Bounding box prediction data
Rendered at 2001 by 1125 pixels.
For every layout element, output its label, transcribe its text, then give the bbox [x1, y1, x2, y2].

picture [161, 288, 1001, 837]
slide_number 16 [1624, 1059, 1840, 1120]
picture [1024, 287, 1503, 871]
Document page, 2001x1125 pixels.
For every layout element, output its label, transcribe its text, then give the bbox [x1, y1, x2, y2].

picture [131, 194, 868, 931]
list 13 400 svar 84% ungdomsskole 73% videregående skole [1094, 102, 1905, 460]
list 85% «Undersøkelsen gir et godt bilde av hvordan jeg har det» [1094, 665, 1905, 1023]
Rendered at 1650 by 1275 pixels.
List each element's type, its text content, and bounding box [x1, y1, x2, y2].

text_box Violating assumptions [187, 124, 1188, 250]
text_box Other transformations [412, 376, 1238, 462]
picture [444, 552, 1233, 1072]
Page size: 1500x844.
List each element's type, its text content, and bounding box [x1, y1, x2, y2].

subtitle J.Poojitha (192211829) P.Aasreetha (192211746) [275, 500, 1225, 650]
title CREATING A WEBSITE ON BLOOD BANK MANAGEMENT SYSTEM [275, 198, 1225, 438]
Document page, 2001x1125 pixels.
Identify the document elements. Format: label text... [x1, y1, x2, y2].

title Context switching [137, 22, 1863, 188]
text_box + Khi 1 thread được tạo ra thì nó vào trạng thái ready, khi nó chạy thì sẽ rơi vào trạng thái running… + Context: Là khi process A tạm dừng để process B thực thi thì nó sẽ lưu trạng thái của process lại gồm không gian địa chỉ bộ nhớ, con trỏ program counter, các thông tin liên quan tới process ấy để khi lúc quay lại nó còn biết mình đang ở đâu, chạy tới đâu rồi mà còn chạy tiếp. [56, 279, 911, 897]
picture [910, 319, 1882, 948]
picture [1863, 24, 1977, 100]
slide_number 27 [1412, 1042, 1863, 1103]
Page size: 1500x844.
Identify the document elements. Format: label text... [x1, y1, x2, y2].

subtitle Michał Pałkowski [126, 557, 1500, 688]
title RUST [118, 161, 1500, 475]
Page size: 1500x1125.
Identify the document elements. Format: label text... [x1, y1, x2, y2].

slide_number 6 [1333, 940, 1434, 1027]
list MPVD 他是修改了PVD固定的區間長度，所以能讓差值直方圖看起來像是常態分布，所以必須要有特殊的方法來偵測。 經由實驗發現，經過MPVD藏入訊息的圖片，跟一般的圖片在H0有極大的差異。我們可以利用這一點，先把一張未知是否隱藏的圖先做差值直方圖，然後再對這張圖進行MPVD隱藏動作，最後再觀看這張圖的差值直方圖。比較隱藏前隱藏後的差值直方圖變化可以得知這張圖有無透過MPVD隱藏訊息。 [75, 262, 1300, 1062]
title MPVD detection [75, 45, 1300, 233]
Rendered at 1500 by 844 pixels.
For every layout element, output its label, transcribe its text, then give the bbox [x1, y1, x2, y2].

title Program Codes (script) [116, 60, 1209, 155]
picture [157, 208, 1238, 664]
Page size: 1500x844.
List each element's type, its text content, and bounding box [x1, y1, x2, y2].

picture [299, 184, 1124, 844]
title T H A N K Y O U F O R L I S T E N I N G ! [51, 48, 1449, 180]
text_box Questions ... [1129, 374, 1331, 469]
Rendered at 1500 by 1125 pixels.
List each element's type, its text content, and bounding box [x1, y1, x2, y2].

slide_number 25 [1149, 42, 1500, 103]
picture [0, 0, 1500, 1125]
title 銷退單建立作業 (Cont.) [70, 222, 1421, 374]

Assigned task
Return, from the data above, each line in which the string "Rendered" appears.

Exercise response
Rendered at 2001 by 1125 pixels.
Rendered at 1650 by 1275 pixels.
Rendered at 1500 by 844 pixels.
Rendered at 1500 by 1125 pixels.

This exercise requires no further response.